- _Records supplied_
=-=-=-=-=
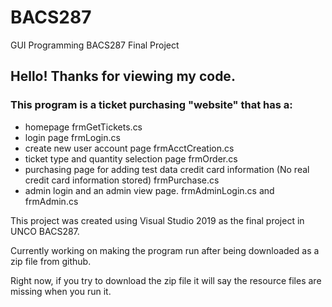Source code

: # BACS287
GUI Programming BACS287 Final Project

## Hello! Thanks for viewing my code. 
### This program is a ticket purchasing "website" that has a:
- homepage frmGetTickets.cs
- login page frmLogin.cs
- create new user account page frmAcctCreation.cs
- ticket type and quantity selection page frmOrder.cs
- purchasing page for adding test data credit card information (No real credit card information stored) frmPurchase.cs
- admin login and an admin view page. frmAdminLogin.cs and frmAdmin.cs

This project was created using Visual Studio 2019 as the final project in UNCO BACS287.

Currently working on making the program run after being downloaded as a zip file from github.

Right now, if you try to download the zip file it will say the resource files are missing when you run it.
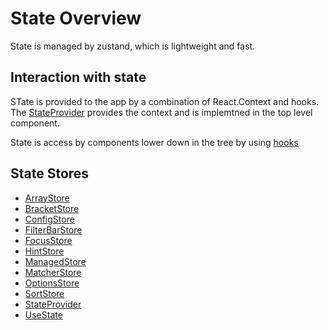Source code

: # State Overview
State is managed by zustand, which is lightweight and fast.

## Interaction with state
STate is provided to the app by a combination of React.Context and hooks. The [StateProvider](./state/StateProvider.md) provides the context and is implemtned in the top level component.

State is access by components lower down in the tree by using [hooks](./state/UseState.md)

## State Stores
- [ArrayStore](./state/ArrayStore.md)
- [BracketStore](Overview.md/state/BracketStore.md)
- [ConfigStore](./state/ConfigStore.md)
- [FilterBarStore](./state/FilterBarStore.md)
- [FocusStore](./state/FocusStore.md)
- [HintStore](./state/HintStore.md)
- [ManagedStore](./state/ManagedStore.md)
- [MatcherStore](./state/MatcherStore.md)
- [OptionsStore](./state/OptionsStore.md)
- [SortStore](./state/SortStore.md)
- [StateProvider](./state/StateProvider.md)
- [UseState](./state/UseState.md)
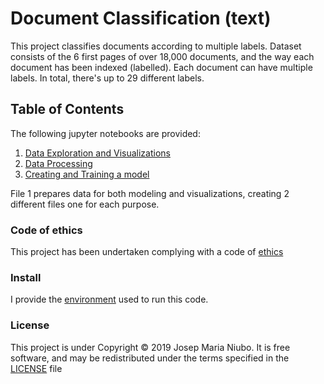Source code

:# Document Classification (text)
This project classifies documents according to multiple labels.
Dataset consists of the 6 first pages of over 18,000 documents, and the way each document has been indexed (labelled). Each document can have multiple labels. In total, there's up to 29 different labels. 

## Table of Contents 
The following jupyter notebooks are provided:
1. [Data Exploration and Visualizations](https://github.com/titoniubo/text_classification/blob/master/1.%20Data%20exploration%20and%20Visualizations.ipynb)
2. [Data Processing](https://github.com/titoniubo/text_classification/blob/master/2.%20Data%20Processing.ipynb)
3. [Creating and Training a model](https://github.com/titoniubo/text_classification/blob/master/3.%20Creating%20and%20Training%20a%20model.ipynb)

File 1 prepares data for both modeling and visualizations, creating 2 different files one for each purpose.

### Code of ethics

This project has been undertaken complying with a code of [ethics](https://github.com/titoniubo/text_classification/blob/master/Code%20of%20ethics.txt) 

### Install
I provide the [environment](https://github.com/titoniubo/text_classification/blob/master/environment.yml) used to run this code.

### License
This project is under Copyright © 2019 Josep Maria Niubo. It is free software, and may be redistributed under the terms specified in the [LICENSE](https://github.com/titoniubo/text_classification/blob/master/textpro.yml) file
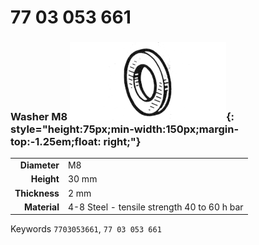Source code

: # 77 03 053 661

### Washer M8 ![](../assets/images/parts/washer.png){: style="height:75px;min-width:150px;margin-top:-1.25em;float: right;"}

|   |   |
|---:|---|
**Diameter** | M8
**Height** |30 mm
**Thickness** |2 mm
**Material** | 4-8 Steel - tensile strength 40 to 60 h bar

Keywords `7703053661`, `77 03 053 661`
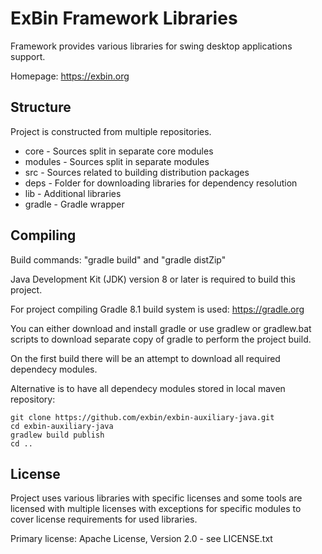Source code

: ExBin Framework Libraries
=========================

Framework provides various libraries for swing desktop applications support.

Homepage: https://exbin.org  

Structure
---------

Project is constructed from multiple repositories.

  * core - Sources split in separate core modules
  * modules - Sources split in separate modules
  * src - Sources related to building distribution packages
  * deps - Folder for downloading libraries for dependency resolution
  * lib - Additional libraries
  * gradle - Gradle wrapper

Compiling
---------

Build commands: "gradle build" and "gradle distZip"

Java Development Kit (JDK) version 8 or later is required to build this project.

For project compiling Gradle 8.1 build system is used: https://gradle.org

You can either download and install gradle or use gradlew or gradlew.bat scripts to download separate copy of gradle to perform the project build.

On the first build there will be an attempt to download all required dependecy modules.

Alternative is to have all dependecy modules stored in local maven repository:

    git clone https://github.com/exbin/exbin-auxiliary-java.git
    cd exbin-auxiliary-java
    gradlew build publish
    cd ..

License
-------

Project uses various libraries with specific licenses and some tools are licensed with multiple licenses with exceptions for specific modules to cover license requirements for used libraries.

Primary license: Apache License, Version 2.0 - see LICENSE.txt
=-=-=-=-=
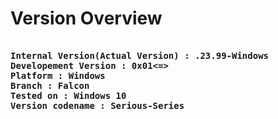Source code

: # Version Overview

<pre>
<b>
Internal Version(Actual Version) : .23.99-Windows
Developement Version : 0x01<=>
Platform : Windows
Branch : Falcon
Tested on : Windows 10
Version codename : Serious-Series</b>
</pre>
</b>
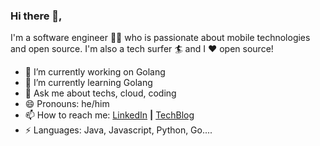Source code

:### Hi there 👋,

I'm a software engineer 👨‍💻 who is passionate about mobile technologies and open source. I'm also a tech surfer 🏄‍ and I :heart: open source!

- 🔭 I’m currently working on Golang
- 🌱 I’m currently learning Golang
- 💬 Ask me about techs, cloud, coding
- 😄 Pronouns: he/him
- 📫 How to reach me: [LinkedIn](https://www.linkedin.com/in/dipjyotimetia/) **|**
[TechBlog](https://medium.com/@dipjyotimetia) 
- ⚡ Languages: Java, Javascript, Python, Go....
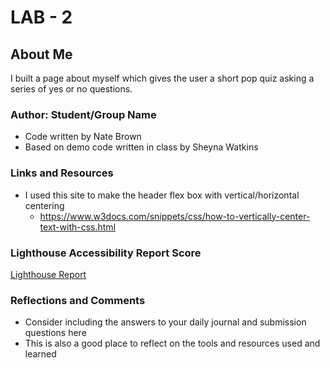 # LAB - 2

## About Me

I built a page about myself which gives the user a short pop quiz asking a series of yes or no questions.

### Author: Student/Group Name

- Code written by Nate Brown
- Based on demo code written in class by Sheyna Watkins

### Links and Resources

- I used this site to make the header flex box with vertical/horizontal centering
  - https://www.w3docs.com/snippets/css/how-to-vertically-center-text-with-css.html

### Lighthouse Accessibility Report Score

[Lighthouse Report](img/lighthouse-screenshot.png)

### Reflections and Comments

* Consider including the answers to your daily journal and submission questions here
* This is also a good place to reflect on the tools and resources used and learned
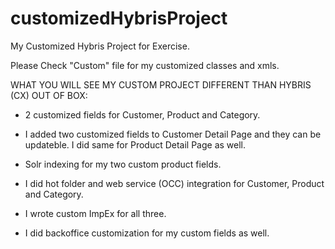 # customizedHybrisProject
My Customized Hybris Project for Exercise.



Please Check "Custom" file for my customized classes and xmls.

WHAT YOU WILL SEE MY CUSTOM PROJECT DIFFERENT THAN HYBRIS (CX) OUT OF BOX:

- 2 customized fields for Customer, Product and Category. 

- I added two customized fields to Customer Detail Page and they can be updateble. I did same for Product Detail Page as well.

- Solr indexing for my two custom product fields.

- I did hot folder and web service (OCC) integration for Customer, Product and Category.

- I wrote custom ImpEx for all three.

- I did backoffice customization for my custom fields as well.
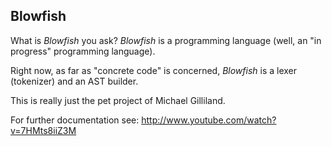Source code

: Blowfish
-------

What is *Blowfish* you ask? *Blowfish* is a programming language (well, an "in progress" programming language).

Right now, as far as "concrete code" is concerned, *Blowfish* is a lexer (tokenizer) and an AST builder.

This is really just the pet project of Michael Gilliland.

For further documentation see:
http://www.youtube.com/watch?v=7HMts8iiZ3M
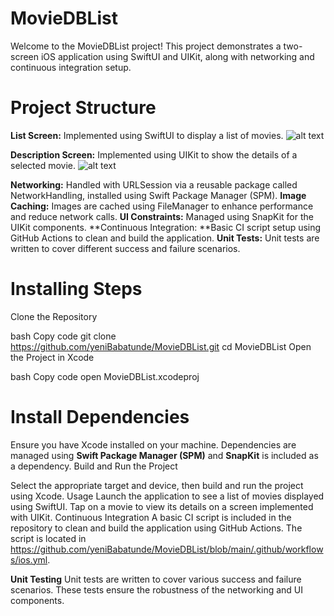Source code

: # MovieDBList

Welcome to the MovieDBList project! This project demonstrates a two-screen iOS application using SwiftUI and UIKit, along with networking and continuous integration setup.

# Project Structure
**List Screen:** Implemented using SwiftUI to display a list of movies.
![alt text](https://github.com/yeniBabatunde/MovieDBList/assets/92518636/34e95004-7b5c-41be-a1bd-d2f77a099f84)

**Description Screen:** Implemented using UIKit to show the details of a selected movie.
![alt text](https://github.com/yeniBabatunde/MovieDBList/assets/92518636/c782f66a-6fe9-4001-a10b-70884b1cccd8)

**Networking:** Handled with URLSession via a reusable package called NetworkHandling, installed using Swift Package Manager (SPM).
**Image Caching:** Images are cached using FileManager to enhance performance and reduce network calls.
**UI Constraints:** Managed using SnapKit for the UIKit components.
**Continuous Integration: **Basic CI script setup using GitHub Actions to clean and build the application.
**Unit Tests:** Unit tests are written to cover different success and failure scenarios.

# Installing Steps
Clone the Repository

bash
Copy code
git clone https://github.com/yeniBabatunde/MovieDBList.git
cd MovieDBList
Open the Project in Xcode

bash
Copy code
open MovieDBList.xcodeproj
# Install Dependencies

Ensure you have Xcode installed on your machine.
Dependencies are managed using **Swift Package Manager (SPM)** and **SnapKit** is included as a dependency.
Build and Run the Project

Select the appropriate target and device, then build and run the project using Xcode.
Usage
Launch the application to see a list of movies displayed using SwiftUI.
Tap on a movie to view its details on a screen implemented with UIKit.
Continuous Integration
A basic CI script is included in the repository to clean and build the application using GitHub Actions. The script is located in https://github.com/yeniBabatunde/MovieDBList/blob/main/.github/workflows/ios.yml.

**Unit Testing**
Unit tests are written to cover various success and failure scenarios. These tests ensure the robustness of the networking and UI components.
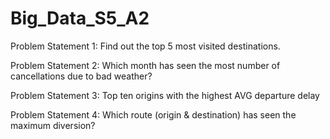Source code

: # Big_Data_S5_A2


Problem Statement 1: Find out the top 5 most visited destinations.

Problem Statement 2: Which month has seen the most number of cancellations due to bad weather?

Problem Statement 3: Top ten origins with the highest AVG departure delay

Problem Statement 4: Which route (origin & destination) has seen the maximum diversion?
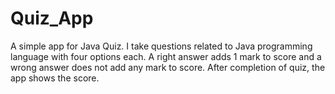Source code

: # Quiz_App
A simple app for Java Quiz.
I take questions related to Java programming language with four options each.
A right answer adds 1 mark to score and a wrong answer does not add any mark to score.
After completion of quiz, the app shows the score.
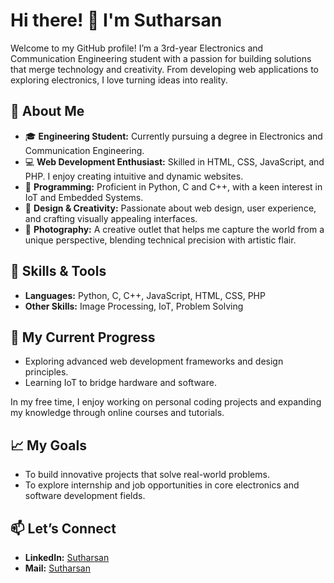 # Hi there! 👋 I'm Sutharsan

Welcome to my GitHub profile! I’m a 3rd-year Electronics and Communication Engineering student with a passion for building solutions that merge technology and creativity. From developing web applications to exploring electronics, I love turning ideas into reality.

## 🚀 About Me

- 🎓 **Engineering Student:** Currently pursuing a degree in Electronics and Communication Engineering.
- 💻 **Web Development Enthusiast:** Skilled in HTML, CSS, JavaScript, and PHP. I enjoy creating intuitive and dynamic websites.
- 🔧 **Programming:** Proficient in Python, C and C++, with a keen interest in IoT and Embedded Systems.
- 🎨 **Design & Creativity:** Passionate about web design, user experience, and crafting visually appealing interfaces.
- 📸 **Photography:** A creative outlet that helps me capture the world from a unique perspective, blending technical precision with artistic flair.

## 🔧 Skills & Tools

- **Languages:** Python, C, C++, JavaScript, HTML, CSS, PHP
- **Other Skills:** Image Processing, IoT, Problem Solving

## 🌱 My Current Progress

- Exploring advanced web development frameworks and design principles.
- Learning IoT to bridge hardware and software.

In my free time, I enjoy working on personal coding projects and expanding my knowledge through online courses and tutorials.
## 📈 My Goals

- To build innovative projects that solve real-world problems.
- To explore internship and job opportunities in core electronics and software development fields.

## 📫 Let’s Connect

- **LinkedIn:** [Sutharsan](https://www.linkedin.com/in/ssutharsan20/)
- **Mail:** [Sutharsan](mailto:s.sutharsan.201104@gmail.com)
=-=-=-=-=
- _Exercise goal_
Please repeat the lines of the items word for word, starting at the line containing "Problem Statement 3: Top" and ending at the line containing "## 🚀 About Me", both included. Leave the pictures out of your answer.

- _Exercise output_
Problem Statement 3: Top ten origins with the highest AVG departure delay

Problem Statement 4: Which route (origin & destination) has seen the maximum diversion?
Source code

: # Quiz_App
A simple app for Java Quiz.
I take questions related to Java programming language with four options each.
A right answer adds 1 mark to score and a wrong answer does not add any mark to score.
After completion of quiz, the app shows the score.
 # Hi there! 👋 I'm Sutharsan

Welcome to my GitHub profile! I’m a 3rd-year Electronics and Communication Engineering student with a passion for building solutions that merge technology and creativity. From developing web applications to exploring electronics, I love turning ideas into reality.

## 🚀 About Me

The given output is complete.